* _RECORDS FOR THIS EXERCISE_
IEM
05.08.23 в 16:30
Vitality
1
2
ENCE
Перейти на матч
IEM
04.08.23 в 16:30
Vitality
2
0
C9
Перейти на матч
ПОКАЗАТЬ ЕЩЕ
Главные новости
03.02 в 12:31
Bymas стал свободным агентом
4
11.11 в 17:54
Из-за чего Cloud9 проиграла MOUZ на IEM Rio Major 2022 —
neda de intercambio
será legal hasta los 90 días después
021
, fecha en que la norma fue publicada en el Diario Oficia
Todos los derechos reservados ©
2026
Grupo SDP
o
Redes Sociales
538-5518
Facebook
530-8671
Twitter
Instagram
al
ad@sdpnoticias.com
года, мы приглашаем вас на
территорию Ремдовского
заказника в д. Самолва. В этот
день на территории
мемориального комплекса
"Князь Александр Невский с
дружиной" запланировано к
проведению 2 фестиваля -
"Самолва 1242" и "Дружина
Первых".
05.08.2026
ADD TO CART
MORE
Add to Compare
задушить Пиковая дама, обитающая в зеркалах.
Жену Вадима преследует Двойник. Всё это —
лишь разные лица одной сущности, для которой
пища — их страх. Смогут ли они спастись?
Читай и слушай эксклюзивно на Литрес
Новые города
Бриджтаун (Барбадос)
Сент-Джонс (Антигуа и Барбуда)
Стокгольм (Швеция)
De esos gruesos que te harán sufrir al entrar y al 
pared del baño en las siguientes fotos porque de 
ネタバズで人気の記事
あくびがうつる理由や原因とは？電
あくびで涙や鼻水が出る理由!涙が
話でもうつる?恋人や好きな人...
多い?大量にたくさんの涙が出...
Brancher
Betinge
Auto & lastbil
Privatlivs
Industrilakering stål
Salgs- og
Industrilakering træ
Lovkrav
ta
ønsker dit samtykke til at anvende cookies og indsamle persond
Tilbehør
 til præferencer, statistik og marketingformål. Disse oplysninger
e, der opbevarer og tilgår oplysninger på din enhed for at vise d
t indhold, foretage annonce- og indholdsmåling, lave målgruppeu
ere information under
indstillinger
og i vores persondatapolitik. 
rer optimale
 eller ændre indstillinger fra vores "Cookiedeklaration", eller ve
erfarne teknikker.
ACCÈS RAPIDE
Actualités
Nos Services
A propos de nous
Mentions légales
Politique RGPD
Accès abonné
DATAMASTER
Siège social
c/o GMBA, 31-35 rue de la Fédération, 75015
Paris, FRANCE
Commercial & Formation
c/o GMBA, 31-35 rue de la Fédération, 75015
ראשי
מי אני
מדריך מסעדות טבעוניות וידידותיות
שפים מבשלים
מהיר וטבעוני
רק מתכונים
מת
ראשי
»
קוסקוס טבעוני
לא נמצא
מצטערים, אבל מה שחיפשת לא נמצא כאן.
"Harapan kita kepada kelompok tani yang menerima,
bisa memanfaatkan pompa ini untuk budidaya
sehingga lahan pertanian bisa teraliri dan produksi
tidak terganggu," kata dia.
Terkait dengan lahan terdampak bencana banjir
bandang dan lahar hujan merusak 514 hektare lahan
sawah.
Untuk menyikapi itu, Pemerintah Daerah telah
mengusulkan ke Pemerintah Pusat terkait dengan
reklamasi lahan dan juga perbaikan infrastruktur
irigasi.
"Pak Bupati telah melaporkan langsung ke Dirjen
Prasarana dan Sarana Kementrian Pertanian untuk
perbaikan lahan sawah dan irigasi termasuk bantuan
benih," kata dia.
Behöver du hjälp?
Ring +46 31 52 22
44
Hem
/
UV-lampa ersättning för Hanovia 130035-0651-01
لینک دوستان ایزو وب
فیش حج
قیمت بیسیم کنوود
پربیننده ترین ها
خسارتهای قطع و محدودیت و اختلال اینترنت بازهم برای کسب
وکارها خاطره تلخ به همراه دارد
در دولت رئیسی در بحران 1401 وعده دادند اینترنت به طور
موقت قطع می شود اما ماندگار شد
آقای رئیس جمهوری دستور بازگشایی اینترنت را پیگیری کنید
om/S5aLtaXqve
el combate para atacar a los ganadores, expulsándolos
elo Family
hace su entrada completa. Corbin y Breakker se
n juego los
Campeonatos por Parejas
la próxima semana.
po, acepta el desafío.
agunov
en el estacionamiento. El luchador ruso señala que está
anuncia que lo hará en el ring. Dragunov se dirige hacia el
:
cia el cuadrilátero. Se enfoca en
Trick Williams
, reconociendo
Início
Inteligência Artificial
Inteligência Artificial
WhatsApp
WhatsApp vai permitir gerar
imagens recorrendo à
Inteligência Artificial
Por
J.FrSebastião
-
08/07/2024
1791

* _TASK DESCRIPTION_
From the records above, reproduce exactly the lines from the one with "מדריך מסעדות טבעוניות וידידותיות" to the one with "Prasarana dan Sarana", both included, and no others.

* _EXERCISE RESULT_
מדריך מסעדות טבעוניות וידידותיות
שפים מבשלים
מהיר וטבעוני
רק מתכונים
מת
ראשי
»
קוסקוס טבעוני
לא נמצא
מצטערים, אבל מה שחיפשת לא נמצא כאן.
"Harapan kita kepada kelompok tani yang menerima,
bisa memanfaatkan pompa ini untuk budidaya
sehingga lahan pertanian bisa teraliri dan produksi
tidak terganggu," kata dia.
Terkait dengan lahan terdampak bencana banjir
bandang dan lahar hujan merusak 514 hektare lahan
sawah.
Untuk menyikapi itu, Pemerintah Daerah telah
mengusulkan ke Pemerintah Pusat terkait dengan
reklamasi lahan dan juga perbaikan infrastruktur
irigasi.
"Pak Bupati telah melaporkan langsung ke Dirjen
Prasarana dan Sarana Kementrian Pertanian untuk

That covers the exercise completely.